*** Block opens ***

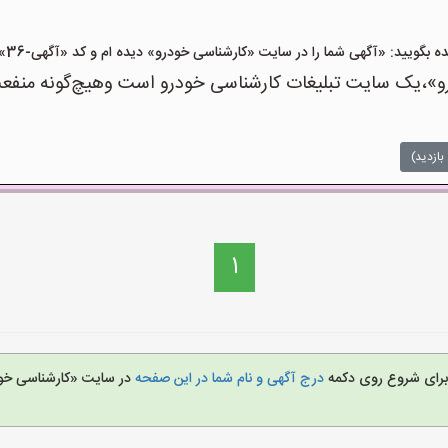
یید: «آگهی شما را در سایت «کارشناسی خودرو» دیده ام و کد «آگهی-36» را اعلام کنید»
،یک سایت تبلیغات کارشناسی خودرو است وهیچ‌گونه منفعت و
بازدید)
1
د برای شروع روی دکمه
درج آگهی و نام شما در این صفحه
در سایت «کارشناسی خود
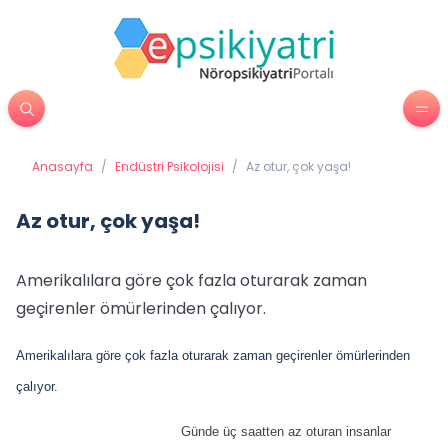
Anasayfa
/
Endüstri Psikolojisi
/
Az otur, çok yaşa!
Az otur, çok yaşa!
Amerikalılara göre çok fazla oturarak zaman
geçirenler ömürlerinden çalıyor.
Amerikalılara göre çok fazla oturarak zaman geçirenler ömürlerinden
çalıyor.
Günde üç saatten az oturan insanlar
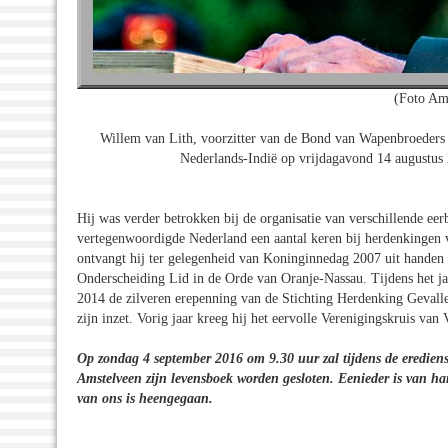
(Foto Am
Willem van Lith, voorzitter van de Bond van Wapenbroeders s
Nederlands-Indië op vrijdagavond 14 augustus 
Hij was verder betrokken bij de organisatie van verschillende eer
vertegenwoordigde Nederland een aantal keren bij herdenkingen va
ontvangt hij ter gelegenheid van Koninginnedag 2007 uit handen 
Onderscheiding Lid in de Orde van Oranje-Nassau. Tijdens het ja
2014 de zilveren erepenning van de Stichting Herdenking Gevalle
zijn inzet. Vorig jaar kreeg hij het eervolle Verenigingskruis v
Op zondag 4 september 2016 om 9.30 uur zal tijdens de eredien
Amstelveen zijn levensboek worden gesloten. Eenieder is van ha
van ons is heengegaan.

*** Block closes ***
*** Block opens ***

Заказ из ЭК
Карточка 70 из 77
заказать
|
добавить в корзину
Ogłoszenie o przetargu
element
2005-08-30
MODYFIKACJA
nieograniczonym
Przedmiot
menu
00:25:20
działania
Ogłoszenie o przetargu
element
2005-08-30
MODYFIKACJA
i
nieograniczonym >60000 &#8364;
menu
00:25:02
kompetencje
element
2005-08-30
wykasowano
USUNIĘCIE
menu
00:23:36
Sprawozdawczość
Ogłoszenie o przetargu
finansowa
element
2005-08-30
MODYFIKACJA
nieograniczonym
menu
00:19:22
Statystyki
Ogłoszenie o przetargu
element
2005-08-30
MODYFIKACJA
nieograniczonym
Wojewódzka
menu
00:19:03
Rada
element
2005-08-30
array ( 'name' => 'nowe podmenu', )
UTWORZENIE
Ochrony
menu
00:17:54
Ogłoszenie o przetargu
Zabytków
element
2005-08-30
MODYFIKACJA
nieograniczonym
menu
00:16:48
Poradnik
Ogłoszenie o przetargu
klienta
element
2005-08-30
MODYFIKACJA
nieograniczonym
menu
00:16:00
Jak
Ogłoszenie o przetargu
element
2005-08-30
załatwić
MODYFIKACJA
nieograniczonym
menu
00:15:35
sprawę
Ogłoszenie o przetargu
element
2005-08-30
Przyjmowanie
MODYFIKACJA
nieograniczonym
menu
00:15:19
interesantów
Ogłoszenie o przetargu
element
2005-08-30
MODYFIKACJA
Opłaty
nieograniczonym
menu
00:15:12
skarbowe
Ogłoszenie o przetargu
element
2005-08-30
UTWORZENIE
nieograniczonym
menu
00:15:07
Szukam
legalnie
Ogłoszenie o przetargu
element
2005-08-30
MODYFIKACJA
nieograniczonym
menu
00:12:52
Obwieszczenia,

*** Block closes ***

[WHAT THE TASK REQUIRES] Identify each line in the data above that contains the string "oturarak", matching case exactly, and copy every such line.

[WRITTEN ANSWER]
Amerikalılara göre çok fazla oturarak zaman
Amerikalılara göre çok fazla oturarak zaman geçirenler ömürlerinden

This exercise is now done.